# [PASSAGE PROVIDED]
----------------

Open-Source Card-Linking Code Could Open Loyalty Programs to All

  • Grace Noto
  • January 9, 2017
  • 0

pexels-photo-285171The CardLinx Association has partnered with Microsoft to release open-source software for card-linked rewards programs, it was announced today. The move could open up rewards programs to a wide swath of retailers, particularly using mobile devices as the vehicle.

Microsoft has made the code for its software Earn publicly available for use by other companies to grow the availability of the feature for the merchant and consumer. Earn’s page announces the software, still in beta, will sunset March 5.

By making Microsoft’s platform open-source, the company has ensured that the feature will be more freely available for the consumer, according to the company, which has partnered with CardLinx. The code will be used by independent companies as a “starting point” for developing specific use cases.

While card-linking is simply the software that companies use in order to link things such as reward points or loyalty programs to the use of a specific card, the retailer benefits of offering a loyalty program should not be underestimated.

Loyalty programs have a demonstrated ability to influence consumer shopping habits. According to a recent report by technology solutions provider Excentus, more than one-quarter of consumers will shop more frequently at stores with rewards, while some consumers—about 17%–will plan their shopping in order to receive the best bonus deals.

----------------

# [WHAT YOU NEED TO DO]
In the card-linking article, what share of consumers will plan their shopping to receive the best bonus deals, according to the Excentus report?

# [PROVIDED DATA]
----------------

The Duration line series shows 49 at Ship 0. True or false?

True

----------------

# [EXERCISE ANSWER]
About 17%.